Exercise passage:
┏━━
Mostly it's hard to recall with total accuracy just what went down. Someone bumped into the floor lamp next to Mom's reading chair, and when it crashed to the floor, its glass bowl and light bulb all broke. (That might have been noisy too, since the doors were open.) Also, Hugh knocked against a picture frame and broke the glass out of it. And I remember dishes crashing in the kitchen, but I can’t think who might have been out there. Everyone had to run out to the porch and put on our boots so we wouldn't cut our feet, and Mom made us lock Cinders up in one of the bedrooms with Mr. Magoo.
There were shrieks, yelling, laughing, scolding from Mom. Mayhem and Chaos. And of course, Cinders spent half the time upstairs freaking out over the noise we were making.
There were still more than a couple a dozen frogs jumping around loose when the doorbell rang. We all looked over to see an AP standing in the open doorway, pistol on his hip, like a real cop. Mom went over to answer. She was in her baggy green calico pajamas. But I think it was her hair that the Airman spent most of his time trying not to look at. Mom always slept with her hair entirely in pincurls – dozens of tight little spirals of hair about an inch in diameter, anchored to her skull with two crossed bobby pins apiece. After an hour of reaching and ducking under and behind chairs, tables, and cupboards, some of her curls had loosened. Maybe 20 or so...a little bit, so that the bobby pins were swinging out and bumping back, every time she moved her head.
Parked in our driveway was a dark blue Dodge pickup, standard-issue vehicle for the Air Police. The driver was still behind the wheel, probably the ranking Airman - which would have made him what, an E-4? The Airman in our doorway was an E-2. At the time, I would have seen him as a grown up, but looking back, he can't have been more than 18 years old.
I'm trying to imagine what he must have thought looking past mom's swinging bobby pins. Every light in the house on; both the front and back doors wide open; the floor glittering with broken glass and broken dishes; dining chairs on the dining table; dining chairs on the couch; the coffee table up-ended; mom's leafy avocado trees - all on their sides, pushed up against the patio door; the TV pushed up against the stairs...every piece of furniture so obviously cattywhompus; and the bunch of us standing motionless in pajamas and rainboots, each holding a shiny, green MJB coffee can.
┗━━
Provided data:
┏━━
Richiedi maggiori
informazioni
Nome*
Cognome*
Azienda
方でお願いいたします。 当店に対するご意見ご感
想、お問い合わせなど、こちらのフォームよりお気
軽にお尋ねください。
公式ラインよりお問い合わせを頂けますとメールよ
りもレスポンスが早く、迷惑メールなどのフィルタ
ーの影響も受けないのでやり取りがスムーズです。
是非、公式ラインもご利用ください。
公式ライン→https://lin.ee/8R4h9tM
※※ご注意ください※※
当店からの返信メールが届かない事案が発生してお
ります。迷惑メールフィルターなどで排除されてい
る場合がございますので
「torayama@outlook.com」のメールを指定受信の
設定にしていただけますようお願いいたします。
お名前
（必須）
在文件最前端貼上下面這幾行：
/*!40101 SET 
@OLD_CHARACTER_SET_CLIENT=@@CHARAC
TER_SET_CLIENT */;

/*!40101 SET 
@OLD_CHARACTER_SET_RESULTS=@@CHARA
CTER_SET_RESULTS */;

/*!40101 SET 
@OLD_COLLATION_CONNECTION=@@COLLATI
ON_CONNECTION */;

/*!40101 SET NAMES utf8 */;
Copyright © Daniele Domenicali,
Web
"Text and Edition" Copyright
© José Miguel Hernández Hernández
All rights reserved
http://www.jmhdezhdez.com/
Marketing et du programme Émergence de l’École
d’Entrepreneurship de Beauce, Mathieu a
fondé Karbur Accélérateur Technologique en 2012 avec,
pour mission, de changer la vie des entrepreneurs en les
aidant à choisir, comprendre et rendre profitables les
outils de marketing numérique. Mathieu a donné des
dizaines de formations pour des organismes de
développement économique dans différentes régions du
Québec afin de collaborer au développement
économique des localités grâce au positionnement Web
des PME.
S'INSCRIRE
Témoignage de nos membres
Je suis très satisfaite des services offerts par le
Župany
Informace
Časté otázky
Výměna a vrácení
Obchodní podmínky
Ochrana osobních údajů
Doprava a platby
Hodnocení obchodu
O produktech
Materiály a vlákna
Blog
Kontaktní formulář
┗━━
Task item:
From the text about the night the frogs got loose in the house:
(a) What vehicle was parked in the driveway?
(b) Where did Mom have Cinders locked up, and with whom?
(c) What was each person holding while standing in pajamas and rainboots?
Answer using only the text, not the records.

Exercise response:
(a) A dark blue Dodge pickup, the standard-issue vehicle for the Air Police.
(b) In one of the bedrooms, with Mr. Magoo.
(c) A shiny, green MJB coffee can.